Sunday, November 14, 2010

Looking for Alaska - John Green

looking for alaska
john green
c. 2005
221 pages
completed 11/7/2010

read for: what's in a name challenge

*may contain spoilers*

The week before I left my family and Florida and the rest of my minor life to go to boarding school in Alabama, my mother insisted on throwing me a going-away party.

Miles has decided to leave home and family in Florida in favor of boarding school in Alabama, searching for, in the words of Francois Rabelais, The Great Perhaps. At Culver Creek school he finds friends and adventure, something other than the books of famous last words that were his only comfort at home. But just like Miles, there's more to his new friends than initially meets the eye and in the aftermath of a huge incident in the middle of the school year, Miles has a hard time understanding exactly who these new friends are.

I don't often read a lot of young adult novels anymore. For one thing, at 25 I'm not exactly their target market. But more than that, I sometimes think they try too hard. Before I continue, I realize I'm making a wide generalization. I'm not really talking about young adult genre novels, but books that are just marketed as YOUNG ADULT FICTION, stuff that is supposed to be literary fiction for a younger audience. And even then I know I shouldn't generalize like this, but I'm going to anyway. I'm off-put by young adult books because they always seem to have to be ABOUT SOMETHING. They're about bullying, or teen dating violence, or anorexia, or drug abuse. They can't just be about life, they have to talk about some kind of hot button issue within the teen world. I'm sure I'm being unfair, but that is the way I see YA being marketed anymore. And not to say that those issues shouldn't be addressed in literature, but sometimes a book that's solely about one of those things can get a little bogged down in the one issue. I feel this same way about adult literature such as "cancer books," "grief books," and "middle aged women un-fullfilled in their marriages books."
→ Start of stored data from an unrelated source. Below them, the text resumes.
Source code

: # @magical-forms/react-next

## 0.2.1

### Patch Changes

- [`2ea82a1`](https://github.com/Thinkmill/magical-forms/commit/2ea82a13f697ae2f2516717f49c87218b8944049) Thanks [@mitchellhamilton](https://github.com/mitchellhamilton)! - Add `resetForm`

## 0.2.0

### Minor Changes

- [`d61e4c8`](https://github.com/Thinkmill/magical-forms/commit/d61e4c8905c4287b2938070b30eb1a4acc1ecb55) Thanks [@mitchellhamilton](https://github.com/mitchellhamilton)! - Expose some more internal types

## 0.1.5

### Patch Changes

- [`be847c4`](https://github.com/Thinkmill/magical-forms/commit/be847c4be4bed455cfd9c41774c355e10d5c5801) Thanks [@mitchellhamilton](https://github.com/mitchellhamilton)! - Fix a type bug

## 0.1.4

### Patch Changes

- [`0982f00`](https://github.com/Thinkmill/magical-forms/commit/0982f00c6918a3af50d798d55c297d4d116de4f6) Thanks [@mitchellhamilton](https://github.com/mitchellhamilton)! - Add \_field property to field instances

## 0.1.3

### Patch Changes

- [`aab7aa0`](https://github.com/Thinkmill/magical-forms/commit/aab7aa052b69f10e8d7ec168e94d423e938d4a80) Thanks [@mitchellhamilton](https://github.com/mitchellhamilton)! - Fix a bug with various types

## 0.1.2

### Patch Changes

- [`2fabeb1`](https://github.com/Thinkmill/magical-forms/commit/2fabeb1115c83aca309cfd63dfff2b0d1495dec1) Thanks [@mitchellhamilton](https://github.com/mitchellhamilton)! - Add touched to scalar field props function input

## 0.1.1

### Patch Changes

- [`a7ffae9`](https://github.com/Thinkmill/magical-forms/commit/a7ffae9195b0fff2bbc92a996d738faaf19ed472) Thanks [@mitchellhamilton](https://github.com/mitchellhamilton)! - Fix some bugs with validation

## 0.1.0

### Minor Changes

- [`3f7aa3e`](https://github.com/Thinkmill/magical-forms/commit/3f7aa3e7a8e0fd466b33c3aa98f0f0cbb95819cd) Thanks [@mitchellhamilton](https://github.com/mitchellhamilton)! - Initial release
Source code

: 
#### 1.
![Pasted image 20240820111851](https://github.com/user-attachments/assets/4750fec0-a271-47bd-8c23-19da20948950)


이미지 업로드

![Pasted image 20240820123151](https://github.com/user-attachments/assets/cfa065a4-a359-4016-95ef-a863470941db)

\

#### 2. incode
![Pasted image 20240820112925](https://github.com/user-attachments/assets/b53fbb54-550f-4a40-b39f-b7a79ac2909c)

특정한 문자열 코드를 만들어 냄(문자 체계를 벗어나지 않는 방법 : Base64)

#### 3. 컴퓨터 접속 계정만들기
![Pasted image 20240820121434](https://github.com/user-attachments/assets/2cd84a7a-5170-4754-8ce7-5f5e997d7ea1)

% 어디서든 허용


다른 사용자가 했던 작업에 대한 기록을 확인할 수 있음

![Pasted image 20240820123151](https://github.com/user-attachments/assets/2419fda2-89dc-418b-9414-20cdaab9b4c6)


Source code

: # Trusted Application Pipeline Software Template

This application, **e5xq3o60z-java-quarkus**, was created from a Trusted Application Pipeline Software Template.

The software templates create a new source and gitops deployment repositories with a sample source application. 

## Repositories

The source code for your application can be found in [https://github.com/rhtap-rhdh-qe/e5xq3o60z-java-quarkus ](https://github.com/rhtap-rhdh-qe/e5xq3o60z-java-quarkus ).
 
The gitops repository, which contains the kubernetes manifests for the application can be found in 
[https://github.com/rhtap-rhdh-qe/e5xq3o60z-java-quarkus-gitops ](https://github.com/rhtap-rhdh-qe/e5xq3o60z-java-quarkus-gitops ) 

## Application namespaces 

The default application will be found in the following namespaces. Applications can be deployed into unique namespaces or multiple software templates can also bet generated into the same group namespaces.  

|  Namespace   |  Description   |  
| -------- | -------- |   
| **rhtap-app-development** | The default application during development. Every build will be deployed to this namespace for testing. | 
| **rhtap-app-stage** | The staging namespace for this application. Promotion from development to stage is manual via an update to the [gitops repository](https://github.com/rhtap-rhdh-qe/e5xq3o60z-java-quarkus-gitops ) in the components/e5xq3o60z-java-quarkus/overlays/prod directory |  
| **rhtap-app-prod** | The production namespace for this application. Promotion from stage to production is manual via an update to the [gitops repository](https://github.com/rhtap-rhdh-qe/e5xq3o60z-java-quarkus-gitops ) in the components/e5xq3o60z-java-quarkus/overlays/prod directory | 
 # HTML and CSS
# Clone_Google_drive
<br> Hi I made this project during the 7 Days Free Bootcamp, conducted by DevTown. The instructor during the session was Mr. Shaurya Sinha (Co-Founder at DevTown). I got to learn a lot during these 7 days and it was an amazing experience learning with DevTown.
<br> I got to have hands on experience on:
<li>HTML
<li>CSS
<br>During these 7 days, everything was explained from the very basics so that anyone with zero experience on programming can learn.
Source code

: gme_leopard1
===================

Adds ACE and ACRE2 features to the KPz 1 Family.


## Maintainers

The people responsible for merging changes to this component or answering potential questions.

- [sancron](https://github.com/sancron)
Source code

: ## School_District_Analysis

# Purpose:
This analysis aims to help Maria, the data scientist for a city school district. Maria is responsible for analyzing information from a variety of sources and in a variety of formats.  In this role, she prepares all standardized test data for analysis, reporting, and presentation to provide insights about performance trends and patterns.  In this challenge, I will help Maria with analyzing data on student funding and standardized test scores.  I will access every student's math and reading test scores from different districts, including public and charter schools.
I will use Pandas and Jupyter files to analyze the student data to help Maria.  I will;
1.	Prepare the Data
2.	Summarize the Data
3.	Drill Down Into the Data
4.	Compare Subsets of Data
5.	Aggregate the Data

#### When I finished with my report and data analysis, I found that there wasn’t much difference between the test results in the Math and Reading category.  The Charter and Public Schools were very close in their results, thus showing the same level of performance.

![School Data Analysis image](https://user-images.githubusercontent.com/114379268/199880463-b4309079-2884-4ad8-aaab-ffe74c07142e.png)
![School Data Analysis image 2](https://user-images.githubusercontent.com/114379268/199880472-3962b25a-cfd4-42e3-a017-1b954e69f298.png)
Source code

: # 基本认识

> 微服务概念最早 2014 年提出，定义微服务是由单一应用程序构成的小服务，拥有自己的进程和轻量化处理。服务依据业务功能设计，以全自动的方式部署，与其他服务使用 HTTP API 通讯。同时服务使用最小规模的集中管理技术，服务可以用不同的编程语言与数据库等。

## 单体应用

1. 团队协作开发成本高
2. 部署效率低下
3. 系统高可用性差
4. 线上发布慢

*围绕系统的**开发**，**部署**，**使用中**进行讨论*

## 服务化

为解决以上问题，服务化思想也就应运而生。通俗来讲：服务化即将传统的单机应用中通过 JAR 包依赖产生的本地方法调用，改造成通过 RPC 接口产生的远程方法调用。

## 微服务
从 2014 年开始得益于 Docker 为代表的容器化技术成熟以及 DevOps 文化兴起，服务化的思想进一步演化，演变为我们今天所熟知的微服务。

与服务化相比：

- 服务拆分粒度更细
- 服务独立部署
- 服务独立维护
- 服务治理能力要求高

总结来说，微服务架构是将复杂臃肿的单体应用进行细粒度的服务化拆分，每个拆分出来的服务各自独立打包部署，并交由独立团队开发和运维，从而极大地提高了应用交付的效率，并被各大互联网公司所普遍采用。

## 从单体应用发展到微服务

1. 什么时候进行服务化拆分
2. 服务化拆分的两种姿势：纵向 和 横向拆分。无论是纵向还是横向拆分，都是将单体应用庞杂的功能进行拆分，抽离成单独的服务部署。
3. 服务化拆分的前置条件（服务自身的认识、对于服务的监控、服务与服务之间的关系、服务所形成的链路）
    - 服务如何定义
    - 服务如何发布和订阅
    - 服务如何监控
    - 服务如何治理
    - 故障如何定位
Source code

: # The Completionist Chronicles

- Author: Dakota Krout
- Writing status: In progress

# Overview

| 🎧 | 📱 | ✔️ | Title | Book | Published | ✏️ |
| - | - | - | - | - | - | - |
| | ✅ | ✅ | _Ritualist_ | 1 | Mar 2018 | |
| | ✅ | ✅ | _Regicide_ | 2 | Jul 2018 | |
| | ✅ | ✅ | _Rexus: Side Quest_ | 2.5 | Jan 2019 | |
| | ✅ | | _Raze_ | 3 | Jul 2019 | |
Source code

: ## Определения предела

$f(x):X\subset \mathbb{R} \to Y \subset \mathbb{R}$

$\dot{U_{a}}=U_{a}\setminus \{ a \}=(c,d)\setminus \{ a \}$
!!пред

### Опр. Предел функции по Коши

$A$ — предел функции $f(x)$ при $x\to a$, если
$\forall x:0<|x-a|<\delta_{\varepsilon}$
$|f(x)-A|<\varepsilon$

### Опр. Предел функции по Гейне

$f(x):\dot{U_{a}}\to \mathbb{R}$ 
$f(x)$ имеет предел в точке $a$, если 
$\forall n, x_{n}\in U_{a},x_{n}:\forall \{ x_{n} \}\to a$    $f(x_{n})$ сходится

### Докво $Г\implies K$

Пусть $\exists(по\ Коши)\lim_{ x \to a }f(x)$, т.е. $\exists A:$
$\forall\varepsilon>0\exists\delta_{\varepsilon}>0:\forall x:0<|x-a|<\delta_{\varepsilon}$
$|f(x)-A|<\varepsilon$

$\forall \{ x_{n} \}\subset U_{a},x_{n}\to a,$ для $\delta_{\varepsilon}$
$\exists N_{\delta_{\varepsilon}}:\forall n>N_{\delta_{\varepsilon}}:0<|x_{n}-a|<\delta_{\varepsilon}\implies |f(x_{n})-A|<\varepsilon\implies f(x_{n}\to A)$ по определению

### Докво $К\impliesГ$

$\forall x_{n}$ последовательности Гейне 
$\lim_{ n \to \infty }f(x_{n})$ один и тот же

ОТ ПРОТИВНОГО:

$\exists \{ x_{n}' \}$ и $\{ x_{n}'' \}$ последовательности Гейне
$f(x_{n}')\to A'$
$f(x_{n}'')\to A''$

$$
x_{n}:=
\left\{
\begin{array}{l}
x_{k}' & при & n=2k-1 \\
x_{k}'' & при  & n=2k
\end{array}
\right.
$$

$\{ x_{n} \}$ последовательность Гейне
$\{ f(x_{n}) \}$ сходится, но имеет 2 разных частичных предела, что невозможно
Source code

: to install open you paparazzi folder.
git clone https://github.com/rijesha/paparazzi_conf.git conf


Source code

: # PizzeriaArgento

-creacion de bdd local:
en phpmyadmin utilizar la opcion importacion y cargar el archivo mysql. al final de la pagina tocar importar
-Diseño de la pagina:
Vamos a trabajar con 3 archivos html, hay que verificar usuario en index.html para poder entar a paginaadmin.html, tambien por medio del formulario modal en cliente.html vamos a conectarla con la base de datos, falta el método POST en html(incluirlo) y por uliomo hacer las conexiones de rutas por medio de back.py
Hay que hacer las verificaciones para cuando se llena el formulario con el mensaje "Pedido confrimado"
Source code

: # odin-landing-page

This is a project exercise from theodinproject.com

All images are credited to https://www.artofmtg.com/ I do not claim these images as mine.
With all those pre-conceived notions in my mind, I was a little apprehensive going into this but I ended up really liking it. I think there was definite potential for this to become an "issue book" with messages of the evils of self destruction and drunk driving oozing off every page, but instead those issues were seamlessly incorporated into regular kid life. In fact, with most big issue books (YA or otherwise) it's almost impossible to go into the book with no idea what the issue is. You know going in it's a book about bullies or cancer or domestic abuse, etc. With this book, when the incident happened I was shocked. It's so much better to read something shocking when you don't know going in it's going to happen.

One thing I really appreciated was that the group of friends Miles found himself in the middle of weren't on an extreme of the social scale. Instead, the characters felt very real. They were funny and stupid and talked pretentiously about subjects they didn't fully understand yet, just like regular kids. I think too often teens are depicted (and at this point I'm talking about movies and TV and everything) as either the most popular kids in school or total losers. There are never any average kids anymore. These kids were just average kids and they weren't struggling to improve their social standing. They had found their niche and were happy with the people that surrounded them.

I know I've done a lot of ripping on YA books in this post, and like I said above I'm sure that some of what I've said isn't fair. This book hasn't changed my mind or anything. I'll still probably steer clear from what I see as "issue books," and maybe I'll be missing out on some good things, but that's okay. Other people are able to appreciate them more than I do, so those are the poeple who should be reading them.